I had been waiting for my fear of leaving to lessen. I made lists and charts with pros and cons; I consulted late into the night with my closest friends. The fear, it was always there, this great big ball stuck in my throat.

Marianne said: Fear is always there, we all live with fear. Acknowledge it, go anyways.

I decided to treat myself with kindness, and that meant listening to myself and that inner voice that told me this relationship was no longer right for me. That this was not the life I wanted.

And then, despite the giant ball of fear that lived in my throat: I waved to the guard, and headed out of the garden.

And on the other side of fear?
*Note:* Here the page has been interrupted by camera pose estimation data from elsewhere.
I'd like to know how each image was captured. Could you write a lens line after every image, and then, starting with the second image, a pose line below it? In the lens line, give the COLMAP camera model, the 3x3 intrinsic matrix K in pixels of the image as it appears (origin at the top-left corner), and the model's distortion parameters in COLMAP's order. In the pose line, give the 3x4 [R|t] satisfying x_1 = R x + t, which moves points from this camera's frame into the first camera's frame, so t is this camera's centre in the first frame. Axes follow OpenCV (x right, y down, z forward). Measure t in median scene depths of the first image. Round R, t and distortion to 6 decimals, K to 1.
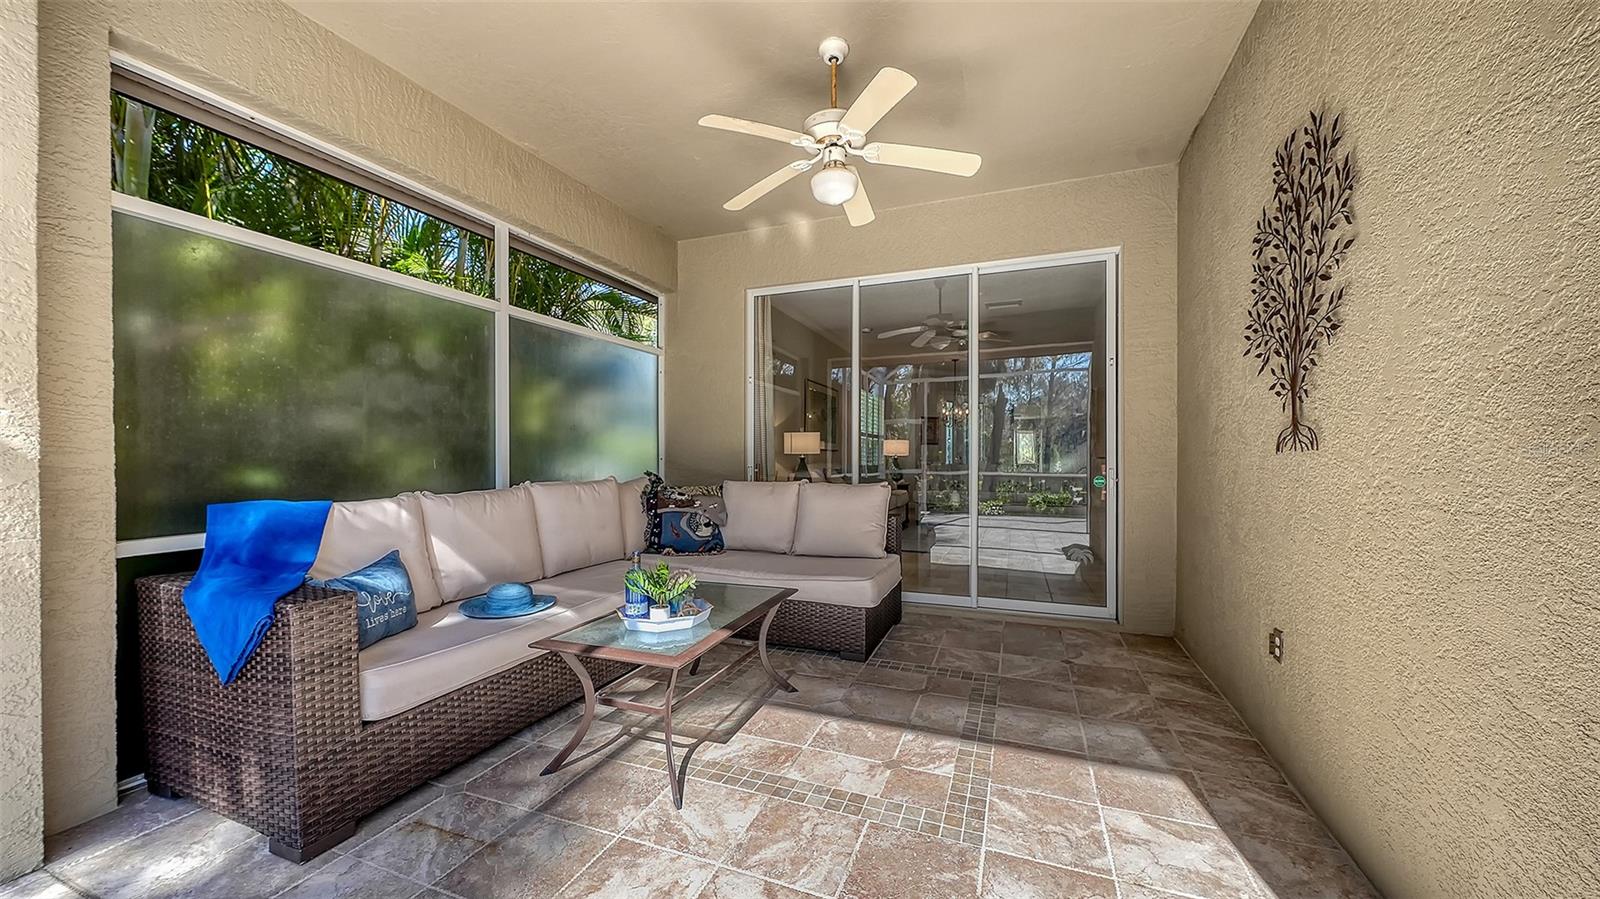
lens RADIAL K [[567.1, 0, 801.2], [0, 567.1, 457.9], [0, 0, 1]] dist [-0.000931, -0.000062]
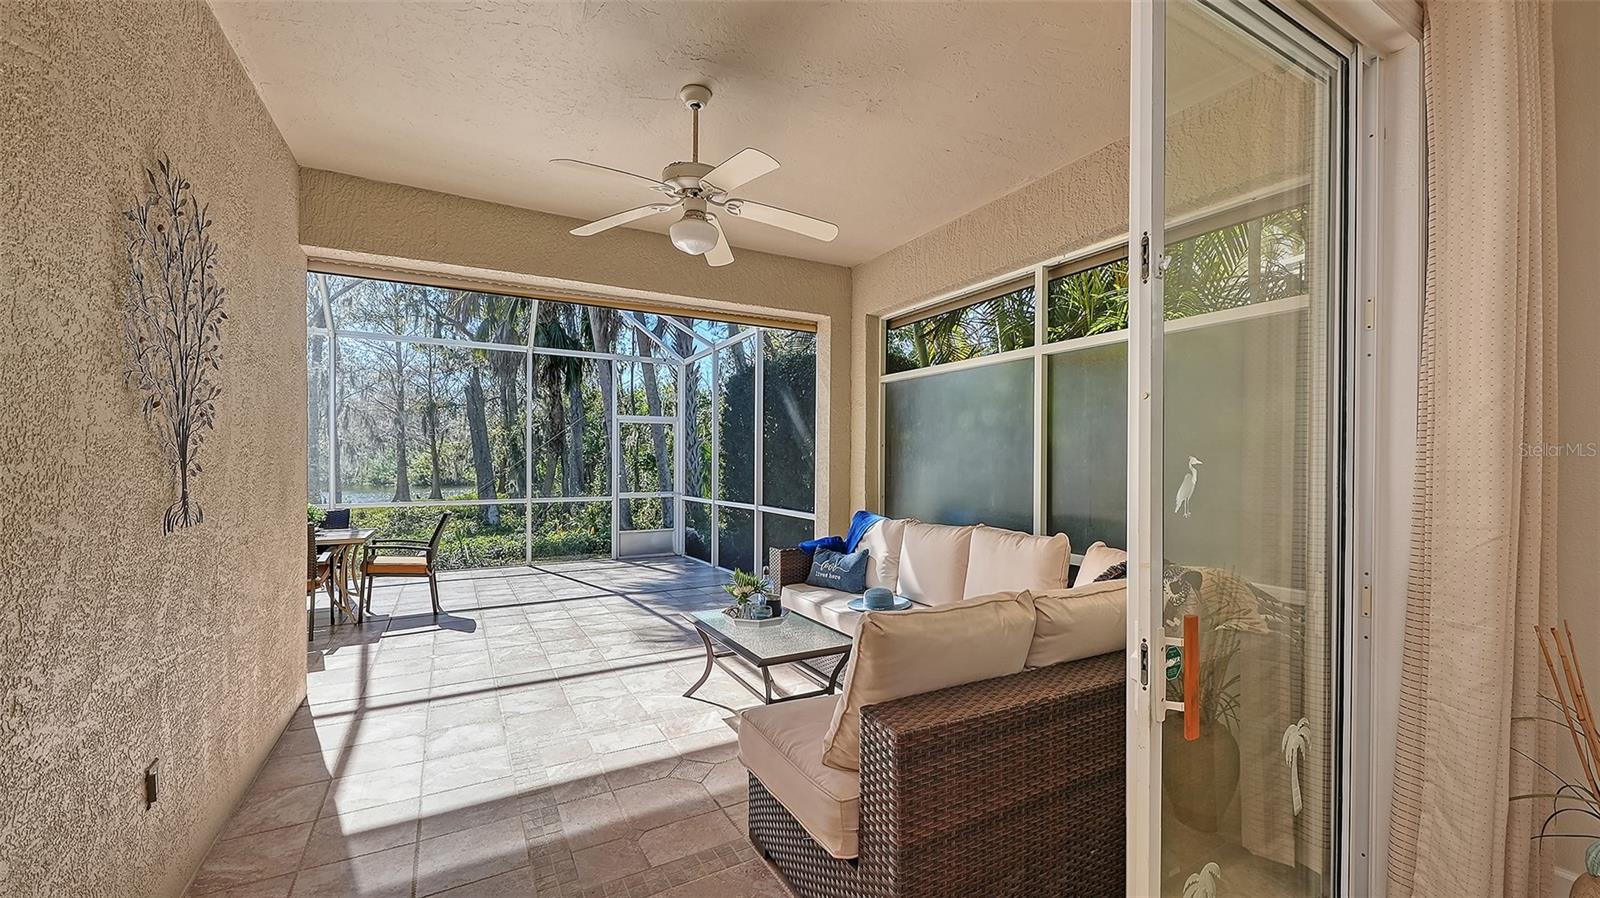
lens RADIAL K [[624.1, 0, 800.6], [0, 624.1, 454.5], [0, 0, 1]] dist [0.000456, 0.000209]
pose [[-0.634178, -0.004699, -0.773173, 0.919567], [-0.005652, 0.999983, -0.001442, -0.123605], [0.773166, 0.003456, -0.634194, 2.164097]]
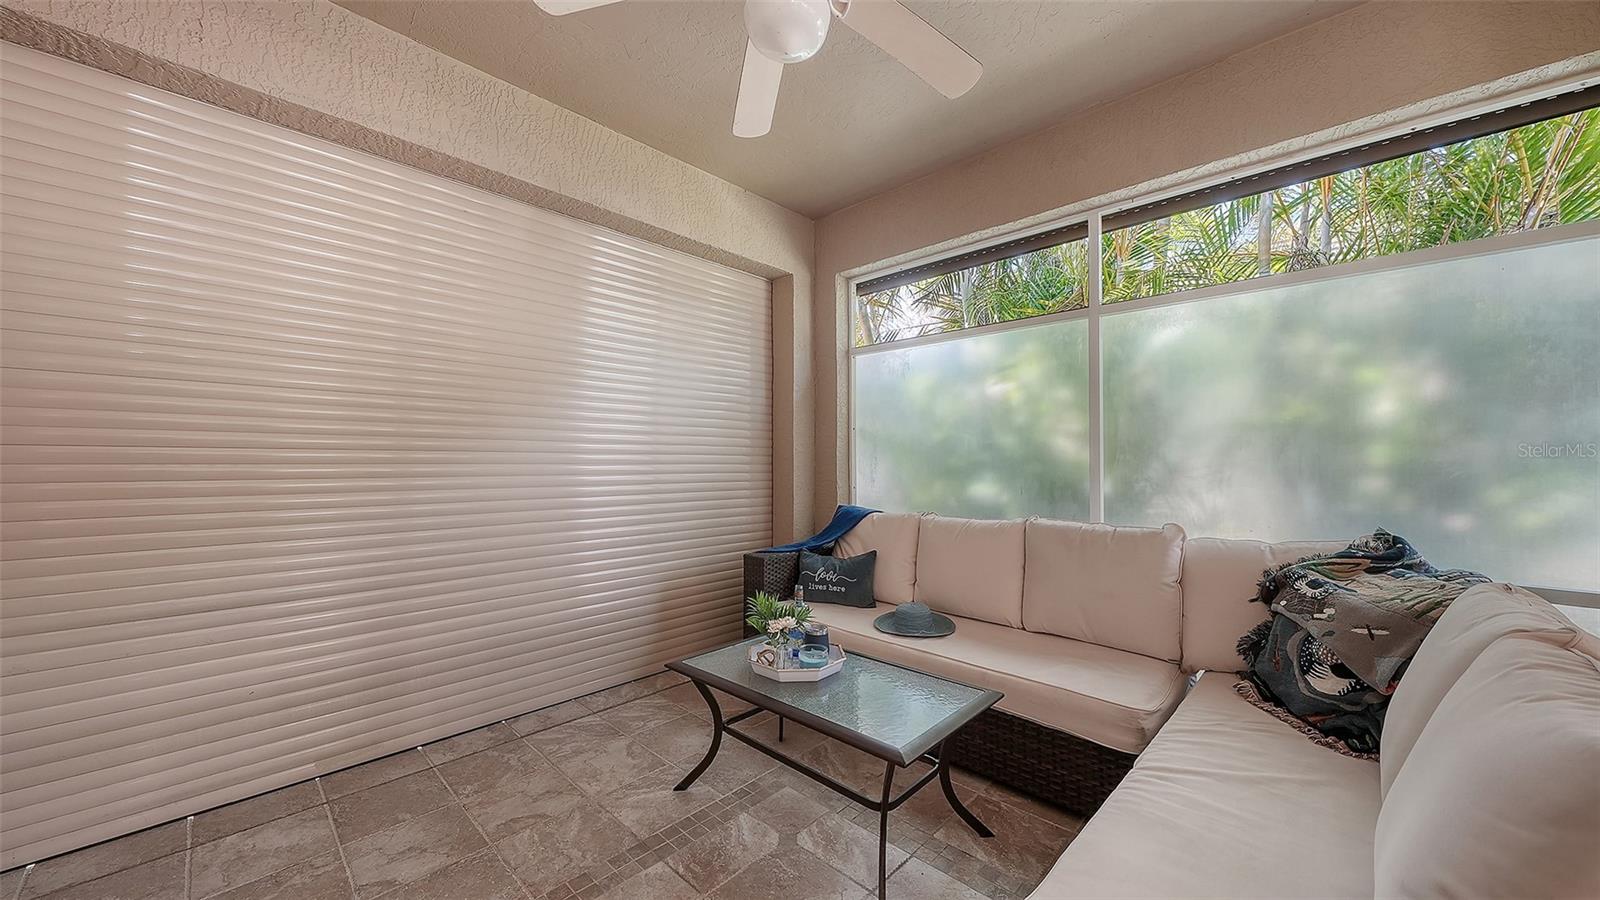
lens RADIAL K [[567.1, 0, 801.2], [0, 567.1, 458.4], [0, 0, 1]] dist [-0.000931, -0.000062]
pose [[-0.376483, -0.004497, -0.926412, 0.668128], [-0.006349, 0.999977, -0.002274, -0.061419], [0.926402, 0.005026, -0.376503, 1.437460]]
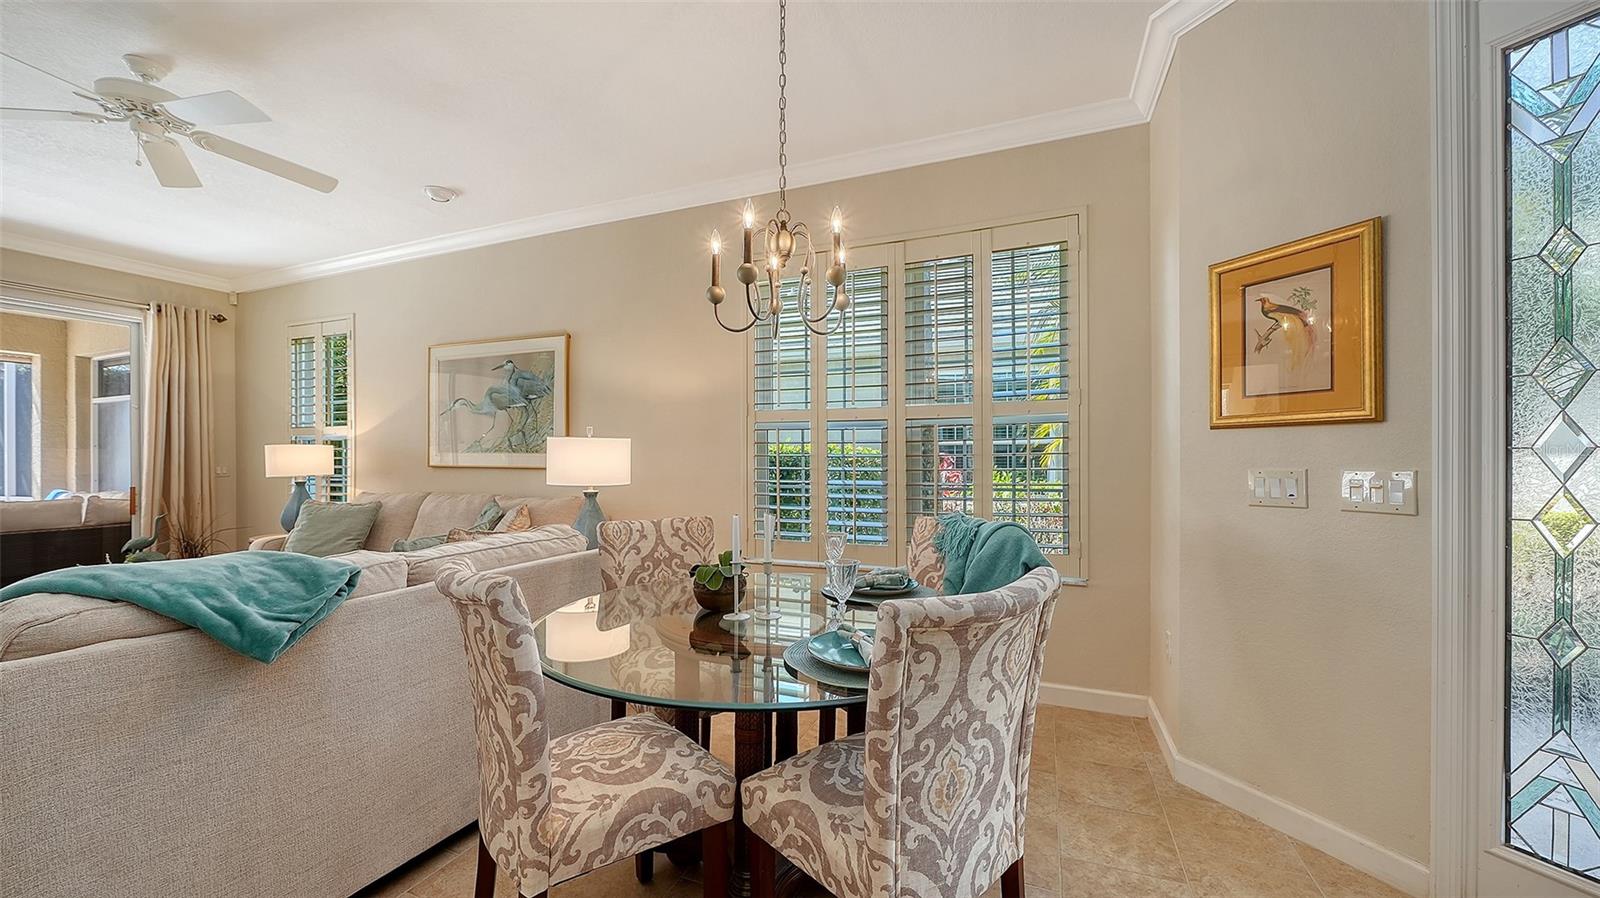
lens RADIAL K [[605.5, 0, 813.6], [0, 605.5, 474.7], [0, 0, 1]] dist [-0.001674, -0.000123]
pose [[-0.010496, 0.033646, -0.999379, 2.223159], [0.004744, 0.999424, 0.033598, -0.099332], [0.999934, -0.004388, -0.010649, 4.942169]]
Things are never as scary as you thought they would be.


Roasted Peaches with Cherries & Ricotta

Inspired by Dash and Bella

Serves 4-6 as a side dish or appetizer

3 peaches, sliced into eighths

15-20 cherries, halved and pitted

1/2 teaspoon kosher salt

2 tablespoons olive oil

2 teaspoons balsamic vinegar (thick is best)

4 sprigs fresh thyme

3/4 cup ricotta or fresh goat cheese

1/3 cup chopped parsley

Preheat broiler to high.

Place the peaches and cherries in a baking dish. Sprinkle with salt, olive oil and balsamic vinegar, and toss to coat. Top with thyme sprigs. Broil (not too close to the flame) until softened, and just starting to brown along the edges (about 15 minutes). Remove from the oven and tuck spoonfuls of cheese amidst the cooked fruit. Broil again until cheese just starts to brown. Garnish with chopped parsley. Serve immediately with grilled bread and  a green salad.